Bu satırları yazarken; Sevgili Sennur Sezer’le bir daha sohbet edemeyecek olmanın, onun içten kahkahalarını duyamayacak olmanın üzüntüsü içindeyim. Hep onunla ilgili yaşanmışlıkları anımsıyorum. Onunla ve eşi Adnan Özyalçıner ile, 1979 Dünya Çocuk yılı nedeniyle İstanbul Atatürk Kültür Merkezinde düzenlenen etkinliğin çıkışında tanıştık. Yanlarında çocukları da vardı. O gün hemen Ayşe ile Ahmet’in, kurucusu olduğum çocuk korosunda yer almalarını kararlaştırdık. Daha önce yapıtlarından tanıdığım bu iki edebiyat ustasıyla dostluğumuz, işte o zaman başladı. 1979’da İstanbul’da sıkıyönetim ilan edilip derneklerde çalışma olanağımız ortadan kalkınca Sennur Sezer ve Adnan Özyalçıner, çalışmamızı evlerinde sürdürmemizi önerdiler.
Aksaray’daki evlerinde, Adnan abinin halasıyla birlikte yaşıyorlardı; ve bu küçük dairede koro çalışmamızı sürdürmemiz için bize de yer açmışlardı. Onları yakından tanıyınca ne kadar alçakgönüllü, çalışkan ve üretken olduklarının ayrımına varmıştım. Yaşlısı ve çocuğuyla saygı ve sevgiye dayalı ilişkilerin sürdüğü; geçimini, Cumhuriyet gazetesinde çalışan Adnan abinin sağladığı bir emekçi ailesiydi tanıdığım. Evin gereksinimlerini karşılayabilmek için alışverişini semt pazarından yapan, sağlıklı ve ucuz yemek tariflerini çevresindekilerle birlikte benimle de paylaşan Sennur ablanın alçak gönüllülüğüne ve paylaşımcılığına hayran olmuştum. Koro çalışması için evlerine gittiğimizde Sennur abla, onca çocuğa börek yapıp sununca gözlerime inanamamıştım.

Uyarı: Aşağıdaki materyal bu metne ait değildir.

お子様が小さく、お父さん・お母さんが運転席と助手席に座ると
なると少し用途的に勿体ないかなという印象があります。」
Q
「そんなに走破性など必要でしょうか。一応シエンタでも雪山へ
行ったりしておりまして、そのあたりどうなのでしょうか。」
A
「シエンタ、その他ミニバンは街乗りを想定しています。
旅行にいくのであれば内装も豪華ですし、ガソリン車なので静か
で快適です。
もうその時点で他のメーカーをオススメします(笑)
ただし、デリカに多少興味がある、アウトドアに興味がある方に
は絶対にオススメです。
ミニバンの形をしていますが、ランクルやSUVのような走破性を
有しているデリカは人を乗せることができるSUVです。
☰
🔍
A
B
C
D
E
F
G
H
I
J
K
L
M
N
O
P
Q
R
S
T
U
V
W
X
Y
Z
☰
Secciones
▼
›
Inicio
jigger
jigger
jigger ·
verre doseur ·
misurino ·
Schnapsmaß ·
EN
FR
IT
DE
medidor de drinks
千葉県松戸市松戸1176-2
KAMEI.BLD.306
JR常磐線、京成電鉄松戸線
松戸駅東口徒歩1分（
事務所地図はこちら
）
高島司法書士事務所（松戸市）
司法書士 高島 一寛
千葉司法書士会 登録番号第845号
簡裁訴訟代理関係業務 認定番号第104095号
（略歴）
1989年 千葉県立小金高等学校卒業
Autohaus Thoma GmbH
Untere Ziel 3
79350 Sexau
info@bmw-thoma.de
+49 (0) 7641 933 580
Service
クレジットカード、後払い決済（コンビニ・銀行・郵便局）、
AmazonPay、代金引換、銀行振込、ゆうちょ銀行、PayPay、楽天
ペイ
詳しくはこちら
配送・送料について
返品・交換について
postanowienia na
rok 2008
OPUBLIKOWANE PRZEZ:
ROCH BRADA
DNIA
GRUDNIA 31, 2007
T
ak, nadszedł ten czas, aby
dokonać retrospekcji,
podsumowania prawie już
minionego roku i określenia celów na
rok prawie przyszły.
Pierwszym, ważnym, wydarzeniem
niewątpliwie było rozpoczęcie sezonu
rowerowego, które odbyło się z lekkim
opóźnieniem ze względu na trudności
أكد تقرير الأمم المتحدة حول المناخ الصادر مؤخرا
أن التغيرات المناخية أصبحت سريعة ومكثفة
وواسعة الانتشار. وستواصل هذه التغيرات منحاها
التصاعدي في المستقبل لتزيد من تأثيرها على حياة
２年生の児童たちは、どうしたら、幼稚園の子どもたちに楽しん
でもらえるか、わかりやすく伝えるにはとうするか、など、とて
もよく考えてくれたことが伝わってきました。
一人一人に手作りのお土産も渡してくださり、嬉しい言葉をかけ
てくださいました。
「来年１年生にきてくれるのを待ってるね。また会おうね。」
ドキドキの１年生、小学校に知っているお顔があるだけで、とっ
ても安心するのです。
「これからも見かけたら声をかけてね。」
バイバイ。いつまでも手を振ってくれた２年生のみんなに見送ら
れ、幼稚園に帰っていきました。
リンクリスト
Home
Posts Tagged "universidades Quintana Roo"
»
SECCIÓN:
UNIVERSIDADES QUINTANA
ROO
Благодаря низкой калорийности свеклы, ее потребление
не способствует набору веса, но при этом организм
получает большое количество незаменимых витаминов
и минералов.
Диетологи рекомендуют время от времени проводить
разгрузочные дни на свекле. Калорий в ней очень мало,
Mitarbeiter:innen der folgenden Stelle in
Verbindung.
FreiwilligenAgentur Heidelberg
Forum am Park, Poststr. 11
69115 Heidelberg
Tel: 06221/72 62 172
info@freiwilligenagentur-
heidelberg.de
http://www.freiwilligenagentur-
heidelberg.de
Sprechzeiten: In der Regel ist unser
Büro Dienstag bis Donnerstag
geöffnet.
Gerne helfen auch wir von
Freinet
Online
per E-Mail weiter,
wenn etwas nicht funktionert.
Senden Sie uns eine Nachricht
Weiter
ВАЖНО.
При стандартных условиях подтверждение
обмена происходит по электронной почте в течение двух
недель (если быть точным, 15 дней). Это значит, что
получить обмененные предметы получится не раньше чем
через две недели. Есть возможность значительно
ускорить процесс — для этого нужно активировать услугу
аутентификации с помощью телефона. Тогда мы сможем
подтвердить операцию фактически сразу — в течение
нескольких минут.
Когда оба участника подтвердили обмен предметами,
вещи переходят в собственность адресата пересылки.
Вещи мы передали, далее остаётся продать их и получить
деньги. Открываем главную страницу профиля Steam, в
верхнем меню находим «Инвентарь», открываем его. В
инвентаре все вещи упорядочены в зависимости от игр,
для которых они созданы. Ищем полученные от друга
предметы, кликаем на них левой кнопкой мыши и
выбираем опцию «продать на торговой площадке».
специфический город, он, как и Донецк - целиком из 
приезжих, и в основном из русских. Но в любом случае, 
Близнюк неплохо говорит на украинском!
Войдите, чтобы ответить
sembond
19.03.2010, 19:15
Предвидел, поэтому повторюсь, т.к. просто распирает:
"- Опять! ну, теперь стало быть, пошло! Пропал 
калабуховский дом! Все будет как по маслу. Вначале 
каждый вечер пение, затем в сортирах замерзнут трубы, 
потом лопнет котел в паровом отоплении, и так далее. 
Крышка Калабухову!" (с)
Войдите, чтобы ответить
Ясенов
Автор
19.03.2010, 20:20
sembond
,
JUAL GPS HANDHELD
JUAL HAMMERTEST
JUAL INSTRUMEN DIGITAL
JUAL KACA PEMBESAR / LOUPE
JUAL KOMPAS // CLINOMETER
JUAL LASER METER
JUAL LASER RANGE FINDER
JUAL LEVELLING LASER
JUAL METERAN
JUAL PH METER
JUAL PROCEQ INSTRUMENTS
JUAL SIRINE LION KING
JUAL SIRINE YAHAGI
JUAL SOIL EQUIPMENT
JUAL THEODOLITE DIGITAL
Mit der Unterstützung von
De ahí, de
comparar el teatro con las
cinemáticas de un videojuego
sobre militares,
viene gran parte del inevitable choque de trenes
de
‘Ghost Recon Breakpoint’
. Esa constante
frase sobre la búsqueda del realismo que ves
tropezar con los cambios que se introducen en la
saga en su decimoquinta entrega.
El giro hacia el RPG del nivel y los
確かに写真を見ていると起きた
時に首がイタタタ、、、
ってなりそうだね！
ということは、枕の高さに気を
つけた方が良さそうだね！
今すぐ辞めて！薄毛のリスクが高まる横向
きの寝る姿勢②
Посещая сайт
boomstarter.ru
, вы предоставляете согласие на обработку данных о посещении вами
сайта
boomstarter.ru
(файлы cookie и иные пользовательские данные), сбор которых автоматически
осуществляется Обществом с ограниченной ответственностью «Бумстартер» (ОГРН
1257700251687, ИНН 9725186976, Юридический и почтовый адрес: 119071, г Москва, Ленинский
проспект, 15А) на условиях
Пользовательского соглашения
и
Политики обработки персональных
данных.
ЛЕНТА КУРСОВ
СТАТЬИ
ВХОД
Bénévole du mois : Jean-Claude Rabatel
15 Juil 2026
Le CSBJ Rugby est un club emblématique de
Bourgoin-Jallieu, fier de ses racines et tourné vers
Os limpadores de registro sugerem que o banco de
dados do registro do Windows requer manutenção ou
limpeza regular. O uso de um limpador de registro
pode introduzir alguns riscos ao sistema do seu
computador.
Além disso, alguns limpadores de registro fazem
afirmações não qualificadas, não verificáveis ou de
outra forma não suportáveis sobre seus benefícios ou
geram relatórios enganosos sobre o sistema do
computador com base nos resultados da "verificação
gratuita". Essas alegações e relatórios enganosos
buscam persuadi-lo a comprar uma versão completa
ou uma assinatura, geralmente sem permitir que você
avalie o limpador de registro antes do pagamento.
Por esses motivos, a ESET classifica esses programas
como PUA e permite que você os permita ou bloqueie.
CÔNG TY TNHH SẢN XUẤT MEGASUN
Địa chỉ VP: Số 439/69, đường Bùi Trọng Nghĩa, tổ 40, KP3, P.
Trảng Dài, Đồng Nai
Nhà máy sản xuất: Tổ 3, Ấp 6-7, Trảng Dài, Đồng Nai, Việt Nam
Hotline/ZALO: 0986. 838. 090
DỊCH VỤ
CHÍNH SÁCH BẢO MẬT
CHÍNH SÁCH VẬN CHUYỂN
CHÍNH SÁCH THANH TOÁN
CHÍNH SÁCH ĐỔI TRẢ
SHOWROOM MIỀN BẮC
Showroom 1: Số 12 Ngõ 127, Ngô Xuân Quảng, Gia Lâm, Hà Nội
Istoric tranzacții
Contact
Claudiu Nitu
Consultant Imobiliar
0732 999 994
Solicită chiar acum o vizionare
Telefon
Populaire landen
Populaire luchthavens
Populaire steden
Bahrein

Sonra birçok şeyi paylaştık onunla. Çocuklarla gittiğimiz etkinliklerde hep yanımda oldu. Yalnız kendi çocuklarına değil, korodaki öteki çocuklara da kol kanat gerdi yolculuklarda, ülkücülerin saldırılarında, polis baskınlarında... Devrimci bir ana, dost ve yol arkadaşı olarak destek ve dayanışmasından güç aldım hep. Bakırköy’deki bir grev ziyaretine gittiğimizde, polis grev çadırını basınca, çocuklarla gezmeye gelip geçerken uğramış bir komşu teyze rolünü oynayarak, beni gözaltına almalarına karşın çocukları polise kaptırmayışı unutulacak gibi değil. Sık sık Aksaray’daki evin kapısını çalardım. Sennur abla, elini mutfak önlüğüyle kurulayıp yeni yazdığı bir şiiri okurdu heyecanla. Nasıl da heyecanlandırırdı bu beni; bir şairin şiirini henüz yayımlanmadan dinlemek... Sonra hep sürdü dostluğumuz ve adımlarımız meydanlarda, yürüyüşlerde, grev ziyaretlerinde; imzalarımız 1995’te yayına başlayan Evrensel gazetesinde buluştu; 1996’da Emek Partisinin kurucuları arasında yer aldık. Kürt sözcüğünün bile korkarak söylendiği bir dönemde; bu acılı coğrafyaya saatler süren yolculuklara çıktı Adnan abiyle birlikte.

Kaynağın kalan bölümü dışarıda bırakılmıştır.